Lavarello was working on a classified thesis at the time, her lawyer Birney Bervar told CNN. She had been encouraged to pursue the thesis and been working on it at the embassy’s secure information facility until Covid-19 shut things down earlier that year, her lawyer said. The documents she took home were three other classified theses, her lawyer told CNN, and she had no intention of transmitting the classified information or of harming the United States.
Lavarello was confronted about the documents that night, according to her plea agreement, but she did not take steps that night to return them to the embassy’s secure information facility. With the help of one of the dinner party guests, she returned the documents to a safe in the embassy two days later, the court filings said, but she did not return the documents to the secure information facility as she had said at the time that she would do.

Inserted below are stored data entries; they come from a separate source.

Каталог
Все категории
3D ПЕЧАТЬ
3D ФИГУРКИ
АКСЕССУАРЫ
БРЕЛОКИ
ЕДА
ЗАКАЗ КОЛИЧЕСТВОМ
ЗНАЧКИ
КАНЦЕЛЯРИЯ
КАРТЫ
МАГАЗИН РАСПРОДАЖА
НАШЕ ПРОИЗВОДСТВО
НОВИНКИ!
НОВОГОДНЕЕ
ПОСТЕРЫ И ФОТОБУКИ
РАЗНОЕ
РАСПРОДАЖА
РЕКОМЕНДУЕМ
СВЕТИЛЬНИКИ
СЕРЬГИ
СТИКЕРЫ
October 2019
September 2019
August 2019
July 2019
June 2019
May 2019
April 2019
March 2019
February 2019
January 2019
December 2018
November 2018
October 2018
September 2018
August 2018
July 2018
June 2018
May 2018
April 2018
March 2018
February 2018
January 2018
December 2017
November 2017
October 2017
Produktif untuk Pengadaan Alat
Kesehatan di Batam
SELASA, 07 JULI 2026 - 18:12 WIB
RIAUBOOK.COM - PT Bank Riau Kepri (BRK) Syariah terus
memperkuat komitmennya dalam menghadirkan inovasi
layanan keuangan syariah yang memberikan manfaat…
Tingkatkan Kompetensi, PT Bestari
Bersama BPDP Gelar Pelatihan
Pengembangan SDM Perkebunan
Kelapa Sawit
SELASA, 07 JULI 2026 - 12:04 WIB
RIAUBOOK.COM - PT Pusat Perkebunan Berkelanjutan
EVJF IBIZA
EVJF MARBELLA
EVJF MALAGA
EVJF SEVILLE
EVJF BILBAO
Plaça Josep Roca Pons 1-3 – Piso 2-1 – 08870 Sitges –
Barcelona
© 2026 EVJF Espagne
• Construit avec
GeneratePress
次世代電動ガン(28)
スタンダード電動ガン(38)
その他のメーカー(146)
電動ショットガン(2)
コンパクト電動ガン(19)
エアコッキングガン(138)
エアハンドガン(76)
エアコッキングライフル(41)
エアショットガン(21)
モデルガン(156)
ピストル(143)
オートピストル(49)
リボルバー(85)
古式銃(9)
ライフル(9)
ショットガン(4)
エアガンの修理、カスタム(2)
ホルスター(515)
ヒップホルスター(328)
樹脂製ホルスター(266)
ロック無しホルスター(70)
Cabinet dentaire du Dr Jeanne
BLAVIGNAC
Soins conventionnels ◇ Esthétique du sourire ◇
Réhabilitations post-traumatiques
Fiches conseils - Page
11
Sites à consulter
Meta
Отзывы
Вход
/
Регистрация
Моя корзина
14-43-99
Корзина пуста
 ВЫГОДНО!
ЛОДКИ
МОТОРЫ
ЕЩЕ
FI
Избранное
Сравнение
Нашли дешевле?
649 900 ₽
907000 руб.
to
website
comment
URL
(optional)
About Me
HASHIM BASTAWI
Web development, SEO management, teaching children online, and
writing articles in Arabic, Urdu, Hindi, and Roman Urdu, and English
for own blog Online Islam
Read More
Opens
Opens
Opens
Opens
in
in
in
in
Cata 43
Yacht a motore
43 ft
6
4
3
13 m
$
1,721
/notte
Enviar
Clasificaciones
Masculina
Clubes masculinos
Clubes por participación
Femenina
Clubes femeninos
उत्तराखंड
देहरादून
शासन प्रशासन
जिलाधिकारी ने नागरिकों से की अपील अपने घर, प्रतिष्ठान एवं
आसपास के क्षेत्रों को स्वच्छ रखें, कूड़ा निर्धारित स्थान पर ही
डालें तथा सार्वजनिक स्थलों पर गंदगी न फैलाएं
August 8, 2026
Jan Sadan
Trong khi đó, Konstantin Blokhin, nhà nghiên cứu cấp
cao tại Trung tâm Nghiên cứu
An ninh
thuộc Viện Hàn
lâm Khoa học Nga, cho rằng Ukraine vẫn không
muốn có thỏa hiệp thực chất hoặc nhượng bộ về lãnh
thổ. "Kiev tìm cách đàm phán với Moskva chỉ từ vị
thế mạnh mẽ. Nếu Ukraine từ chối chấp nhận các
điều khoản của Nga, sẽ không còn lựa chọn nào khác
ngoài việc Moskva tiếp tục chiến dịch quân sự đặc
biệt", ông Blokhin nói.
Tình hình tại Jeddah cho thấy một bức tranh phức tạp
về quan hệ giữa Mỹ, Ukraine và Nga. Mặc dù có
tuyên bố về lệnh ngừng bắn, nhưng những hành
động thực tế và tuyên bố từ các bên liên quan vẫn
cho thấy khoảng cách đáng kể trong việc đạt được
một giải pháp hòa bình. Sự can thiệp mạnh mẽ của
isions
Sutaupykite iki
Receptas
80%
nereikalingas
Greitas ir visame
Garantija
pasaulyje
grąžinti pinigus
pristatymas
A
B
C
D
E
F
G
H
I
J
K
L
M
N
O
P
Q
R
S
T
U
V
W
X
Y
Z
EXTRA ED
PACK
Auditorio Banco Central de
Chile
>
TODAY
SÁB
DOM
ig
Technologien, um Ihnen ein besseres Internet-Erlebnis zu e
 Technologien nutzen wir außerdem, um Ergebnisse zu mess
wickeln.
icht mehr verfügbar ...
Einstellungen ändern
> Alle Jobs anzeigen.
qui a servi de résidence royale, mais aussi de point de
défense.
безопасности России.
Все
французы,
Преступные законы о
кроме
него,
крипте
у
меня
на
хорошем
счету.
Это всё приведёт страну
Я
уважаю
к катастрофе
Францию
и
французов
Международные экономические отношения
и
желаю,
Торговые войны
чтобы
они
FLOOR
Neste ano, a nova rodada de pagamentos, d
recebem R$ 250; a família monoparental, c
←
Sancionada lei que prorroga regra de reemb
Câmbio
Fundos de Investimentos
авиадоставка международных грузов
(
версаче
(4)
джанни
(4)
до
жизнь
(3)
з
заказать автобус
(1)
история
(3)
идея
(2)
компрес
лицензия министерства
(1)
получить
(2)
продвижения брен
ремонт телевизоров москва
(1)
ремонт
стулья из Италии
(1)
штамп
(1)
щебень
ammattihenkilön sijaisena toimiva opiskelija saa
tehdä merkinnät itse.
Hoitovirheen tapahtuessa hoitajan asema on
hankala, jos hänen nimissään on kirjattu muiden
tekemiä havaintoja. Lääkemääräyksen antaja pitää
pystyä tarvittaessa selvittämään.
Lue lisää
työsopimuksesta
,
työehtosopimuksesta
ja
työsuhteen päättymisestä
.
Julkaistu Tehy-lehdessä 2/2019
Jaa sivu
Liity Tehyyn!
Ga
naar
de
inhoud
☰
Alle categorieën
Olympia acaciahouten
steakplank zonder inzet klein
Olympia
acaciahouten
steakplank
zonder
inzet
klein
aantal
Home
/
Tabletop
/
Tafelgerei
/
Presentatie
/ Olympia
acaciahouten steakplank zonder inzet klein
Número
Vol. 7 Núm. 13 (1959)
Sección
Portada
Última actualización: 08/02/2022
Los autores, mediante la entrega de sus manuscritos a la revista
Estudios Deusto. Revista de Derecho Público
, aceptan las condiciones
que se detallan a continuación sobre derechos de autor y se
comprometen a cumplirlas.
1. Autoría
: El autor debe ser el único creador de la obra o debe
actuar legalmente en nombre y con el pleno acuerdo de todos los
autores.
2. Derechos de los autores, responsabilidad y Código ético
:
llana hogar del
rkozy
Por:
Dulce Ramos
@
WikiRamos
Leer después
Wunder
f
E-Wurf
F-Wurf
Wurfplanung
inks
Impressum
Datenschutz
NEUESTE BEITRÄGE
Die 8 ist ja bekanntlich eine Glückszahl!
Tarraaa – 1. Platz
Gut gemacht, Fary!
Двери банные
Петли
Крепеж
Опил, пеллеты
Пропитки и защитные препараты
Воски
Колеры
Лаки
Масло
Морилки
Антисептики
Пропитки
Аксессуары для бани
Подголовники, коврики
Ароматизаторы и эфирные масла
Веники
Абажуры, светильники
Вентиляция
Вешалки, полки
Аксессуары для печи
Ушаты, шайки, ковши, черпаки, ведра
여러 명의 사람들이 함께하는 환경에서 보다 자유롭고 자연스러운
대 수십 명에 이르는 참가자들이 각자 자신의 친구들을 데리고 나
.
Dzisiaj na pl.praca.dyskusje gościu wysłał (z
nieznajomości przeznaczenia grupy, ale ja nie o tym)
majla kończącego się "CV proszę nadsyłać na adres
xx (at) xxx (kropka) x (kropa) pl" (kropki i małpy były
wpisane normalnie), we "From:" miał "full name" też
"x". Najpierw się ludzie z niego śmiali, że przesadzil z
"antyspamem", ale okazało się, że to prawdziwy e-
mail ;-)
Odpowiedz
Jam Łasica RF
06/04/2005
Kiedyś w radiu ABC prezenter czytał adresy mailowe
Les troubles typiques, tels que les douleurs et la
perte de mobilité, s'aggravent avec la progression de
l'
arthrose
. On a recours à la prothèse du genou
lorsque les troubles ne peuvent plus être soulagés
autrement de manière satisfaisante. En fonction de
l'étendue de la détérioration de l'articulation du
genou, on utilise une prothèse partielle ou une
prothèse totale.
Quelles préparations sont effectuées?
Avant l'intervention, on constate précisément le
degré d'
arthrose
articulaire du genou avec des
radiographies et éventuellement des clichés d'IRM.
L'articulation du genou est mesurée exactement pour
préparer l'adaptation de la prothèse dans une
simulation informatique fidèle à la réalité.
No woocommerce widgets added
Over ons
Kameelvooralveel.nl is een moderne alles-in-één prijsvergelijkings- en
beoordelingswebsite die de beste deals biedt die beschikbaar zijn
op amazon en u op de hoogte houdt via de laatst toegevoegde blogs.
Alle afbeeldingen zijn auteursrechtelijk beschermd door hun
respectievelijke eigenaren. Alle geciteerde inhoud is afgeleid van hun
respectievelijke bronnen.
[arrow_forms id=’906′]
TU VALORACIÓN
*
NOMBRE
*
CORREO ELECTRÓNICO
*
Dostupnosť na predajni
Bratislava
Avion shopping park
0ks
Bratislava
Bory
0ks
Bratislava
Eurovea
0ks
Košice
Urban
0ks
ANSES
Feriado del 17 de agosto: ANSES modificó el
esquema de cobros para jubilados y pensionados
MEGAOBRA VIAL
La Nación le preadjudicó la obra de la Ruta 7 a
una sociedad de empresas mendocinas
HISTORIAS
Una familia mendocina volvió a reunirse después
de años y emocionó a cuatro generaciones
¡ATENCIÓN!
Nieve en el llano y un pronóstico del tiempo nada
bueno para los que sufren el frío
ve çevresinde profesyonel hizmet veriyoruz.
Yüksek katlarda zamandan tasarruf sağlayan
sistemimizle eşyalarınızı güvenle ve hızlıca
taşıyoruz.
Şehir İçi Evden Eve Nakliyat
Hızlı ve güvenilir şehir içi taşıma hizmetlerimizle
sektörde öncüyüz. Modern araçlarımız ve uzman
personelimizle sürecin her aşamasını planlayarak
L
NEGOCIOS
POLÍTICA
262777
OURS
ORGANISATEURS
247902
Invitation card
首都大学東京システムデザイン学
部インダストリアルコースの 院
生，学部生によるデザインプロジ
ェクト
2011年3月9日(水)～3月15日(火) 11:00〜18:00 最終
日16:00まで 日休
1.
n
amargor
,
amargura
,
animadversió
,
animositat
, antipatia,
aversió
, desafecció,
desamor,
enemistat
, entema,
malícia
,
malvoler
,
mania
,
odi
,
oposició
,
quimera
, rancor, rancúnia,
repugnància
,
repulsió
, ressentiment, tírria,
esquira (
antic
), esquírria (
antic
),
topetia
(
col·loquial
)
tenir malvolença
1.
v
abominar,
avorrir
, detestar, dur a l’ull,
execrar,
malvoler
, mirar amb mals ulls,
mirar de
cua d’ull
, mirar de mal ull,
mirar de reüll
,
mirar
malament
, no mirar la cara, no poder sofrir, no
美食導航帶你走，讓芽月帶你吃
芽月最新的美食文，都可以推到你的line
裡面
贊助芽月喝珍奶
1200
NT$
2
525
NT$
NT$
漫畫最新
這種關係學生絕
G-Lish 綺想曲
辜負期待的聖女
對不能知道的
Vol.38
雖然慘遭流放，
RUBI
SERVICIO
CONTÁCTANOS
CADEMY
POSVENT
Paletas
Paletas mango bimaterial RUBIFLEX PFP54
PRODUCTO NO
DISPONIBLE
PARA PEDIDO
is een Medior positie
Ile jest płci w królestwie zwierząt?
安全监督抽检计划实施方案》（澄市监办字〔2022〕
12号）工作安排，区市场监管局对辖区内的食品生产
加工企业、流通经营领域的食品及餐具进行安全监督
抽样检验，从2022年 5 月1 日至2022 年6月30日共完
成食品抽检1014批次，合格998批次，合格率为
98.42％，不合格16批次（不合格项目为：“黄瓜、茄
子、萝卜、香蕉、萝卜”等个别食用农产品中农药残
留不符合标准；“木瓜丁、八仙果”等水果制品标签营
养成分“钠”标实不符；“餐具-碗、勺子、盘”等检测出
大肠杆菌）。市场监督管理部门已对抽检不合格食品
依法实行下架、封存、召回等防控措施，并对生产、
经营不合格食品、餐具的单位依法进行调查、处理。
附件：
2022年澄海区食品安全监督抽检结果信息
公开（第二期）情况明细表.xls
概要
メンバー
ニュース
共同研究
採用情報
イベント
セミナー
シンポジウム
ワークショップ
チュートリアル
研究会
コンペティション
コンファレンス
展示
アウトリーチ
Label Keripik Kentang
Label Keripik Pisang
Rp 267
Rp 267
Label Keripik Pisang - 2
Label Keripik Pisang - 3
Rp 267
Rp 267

She was terminated from her temporary assignment that month because of her mishandling of the documents. In her plea agreement, Lavarello also admitted to transporting from the Philippines to Hawaii later that month a notebook containing classified information. The notebook were handwritten notes from a meeting that were later classified, her lawyer told CNN. According to the court documents, she kept that notebook at her residence, which was not an authorized location for storing classified information. The notebook was later found at her workspace in Honolulu after a search warrant was executed, according to the court filings.
Some of the information in the notebook had been previously sent from her personal email to an unclassified work email account in January 16 2020, leading the FBI to determine she possessed the notebook at an unauthorized location at that time.
Lavarello pleaded guilty last July to unauthorized removal and retention of classified documents or material. She was sentenced on Thursday to three months in prison and a $5,500 fine, according to a Justice Department press release.